18.5.06

Inventamos as nossas doenças? (Título alternativo: ajuizar em causa própria)


Ouço a alusão de um especialista em saúde ocupacional a estudos que “provam” que as profissões com maior contacto com o público estão expostas a desgaste emocional e psicológico. Fornece os exemplos do pessoal que trabalha no sector da saúde e dos professores. Não consigo evitar um esgar: quem falava era, ao mesmo tempo, professor e profissional da saúde.

O primeiro pensamento que me ocorre é este: quem chega a estas conclusões não está a ajuizar em causa própria? Quem trabalha no sector da saúde tem um contacto muito próximo com os utentes. Mas está treinado para passar ao lado dos dramas pessoais, do sofrimento de quem recebe cuidados de saúde. Quem ensina está obrigado, pela natureza das funções, a lidar de perto com pessoas – os alunos. Há outras profissões que também lidam de perto com pessoas. Não há notícia, pelo menos nestes estudos científicos que “provam” os achaques psicológicos que se abatem sobre médicos, enfermeiros, pessoal auxiliar médico e professores, que as mesmas mazelas tombem sobre as outras categorias que têm um contacto próximo e assíduo com pessoas.

Terá razão um professor quando reclama da “pressão” sentida ao longo de anos a fio de ensino? Assim como assim, um professor tem uma rica vida, vida de descanso…Fará sentido chamar um médico para avaliar o impacto psicológico do exercício da profissão de médico? Num como noutro caso, as conclusões são uma entorse da realidade. Há uma contrariedade que inquina o exercício: quando fazemos auto-análise, não nos conseguimos desprender da parcialidade. Mesmo que seja feito um esforço titânico para embelezar a análise com um manto de imparcialidade, mesmo que os investigadores estejam convencidos que actuaram com imparcialidade. Sem darem conta, há o estigma de estarem a apreciar algo em causa própria. O que perturba o rigor, enfim, a cientificidade das conclusões.

Ouvir um professor argumentar que a função de professor é das que tem maior desgaste emocional, deixa-me perplexo. E sou professor. Imagino o argumento escutado por quem não seja professor: adivinho o sorriso cínico a esboçar-se no canto da boca, um aceno de cabeça em tom de reprovação. Haverá outras profissões sem contacto com pessoas e que, pela sua dureza, têm elevado desgaste emocional. Até porque comparar a crueza das profissões sem atirar para cima da mesa a variável humana é uma abordagem parcial, uma generalização que prejudica a validade da conclusão. As pessoas variam muito na personalidade, na forma como reagem a adversidades. Dizer-se que ser professor é uma profissão de risco é englobar no mesmo barco todos os professores, como se todos tivessem problemas da mesma grandeza no contacto com os alunos. O mesmo se diga dos médicos. Quem nunca se deparou com um médico de coração empedernido, insensível à doença e ao sofrimento de uma pessoa que foi parar ao hospital? Uns reagem desta forma desumana: é uma defesa pessoal que os resguarda do sofrimento alheio; outros serão mais sensíveis, mostrando uma capa humanizada. Sofrem por igual?

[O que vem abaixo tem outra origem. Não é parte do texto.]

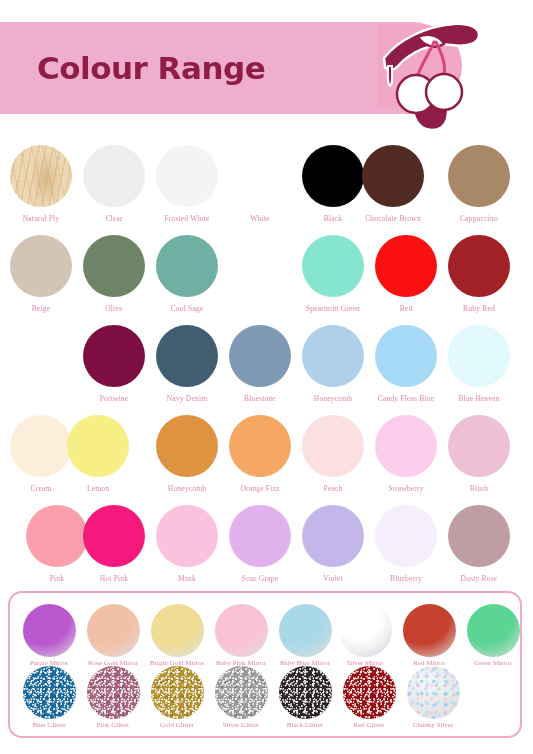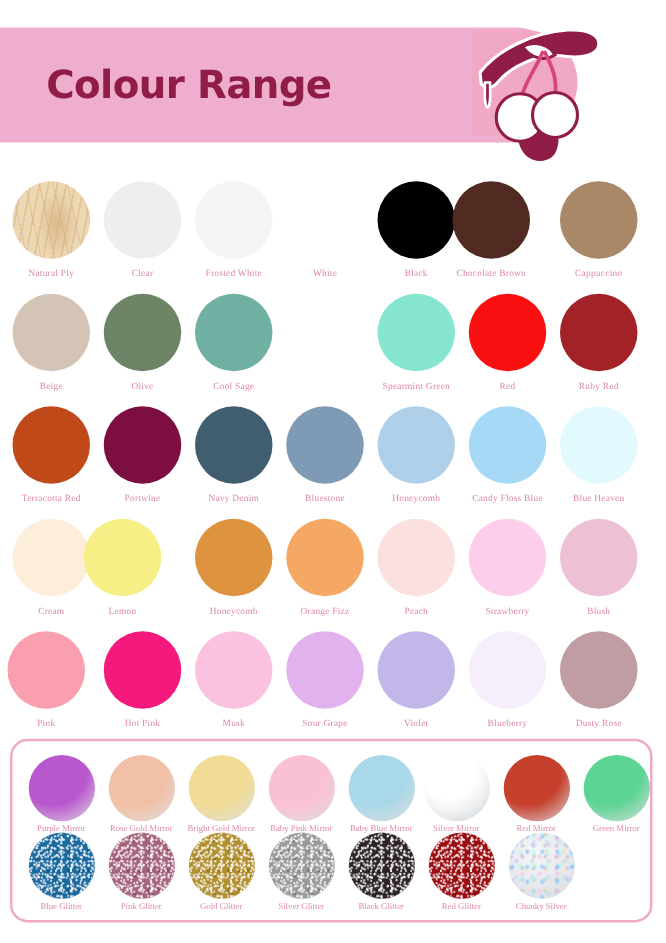--- a/index.html
+++ b/index.html
@@ -265,24 +265,20 @@
       <div class="swatch" style="left: 369px;">
         <div class="swatch-circle" style="background: #fa1010;"></div>
         <div class="swatch-label">Red</div>
       </div>
       <div class="swatch" style="left: 442px;">
         <div class="swatch-circle" style="background: #a32227;"></div>
         <div class="swatch-label">Ruby Red</div>
       </div>
     </div>
     <div class="swatch-row" style="top: 320px;">
-      <div class="swatch" style="left: 4px;">
-        <div class="swatch-circle" style="background: #c0491a;"></div>
-        <div class="swatch-label">Terracotta Red</div>
-      </div>
       <div class="swatch" style="left: 77px;">
         <div class="swatch-circle" style="background: #7d0e42;"></div>
         <div class="swatch-label">Portwine</div>
       </div>
       <div class="swatch" style="left: 150px;">
         <div class="swatch-circle" style="background: #415e70;"></div>
         <div class="swatch-label">Navy Denim</div>
       </div>
       <div class="swatch" style="left: 223px;">
         <div class="swatch-circle" style="background: #7f9ab4;"></div>
@@ -325,21 +321,21 @@
       <div class="swatch" style="left: 369px;">
         <div class="swatch-circle" style="background: #fdcdec;"></div>
         <div class="swatch-label">Strawberry</div>
       </div>
       <div class="swatch" style="left: 442px; text-align: center;">
         <div class="swatch-circle" style="background: #eec0d6;"></div>
         <div class="swatch-label">Blush</div>
       </div>
     </div>
     <div class="swatch-row" style="top: 500px;">
-      <div class="swatch" style="left: 0;">
+      <div class="swatch" style="left: 20px;">
         <div class="swatch-circle" style="background: #fa9fae;"></div>
         <div class="swatch-label">Pink</div>
       </div>
       <div class="swatch" style="left: 77px;">
         <div class="swatch-circle" style="background: #f5197e;"></div>
         <div class="swatch-label">Hot Pink</div>
       </div>
       <div class="swatch" style="left: 150px;">
         <div class="swatch-circle" style="background: #fbc2e0;"></div>
         <div class="swatch-label">Musk</div>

Esta tendência para ajuizar em causa própria faz-me lembrar as doenças que parecem inventadas à medida de certas especialidades que são um fruto da modernidade (ainda não percebi se é a doença que arrepia caminho à especialidade, ou se é a especialidade que semeia a doença). Um exemplo: hoje é fácil depararmos com pessoas que estão com uma depressão. Tudo e mais alguma coisa é motivo para o afundamento numa depressão. Tenho a impressão que as pessoas que numa determinada fase mais complexa da vida se sentem cercadas pelo incómodo do mau estar, quando visitam médicos da especialidade saem do consultório ainda mais doentes.

Sou leigo na matéria, note-se. O tema (depressão) é estudado a fundo por especialistas. O que me causa espécie é haver tanta gente mergulhada em depressões, dependente de drogas anti-depressivas; e a proliferação de psiquiatras que não hesitam um segundo em diagnosticar depressões ou maleitas afins. Quantas vezes exercitar a mente não bastava para dar a volta aos problemas? Um diagnóstico lapidar – “a senhora tem depressão”, enquanto vai gatafunhando a receita com o cocktail de drogas – não é meio caminho para afundar ainda mais aquela pessoa num estado, esse sim, depressivo?

Esta classe ajuíza em causa própria. Adivinhe-se o caos para a classe se, de repente, a saúde psíquica da população passasse a ser invejável. O que passariam os especialistas dos males da mente a fazer? Escondiam a pujante sanidade mental das pessoas?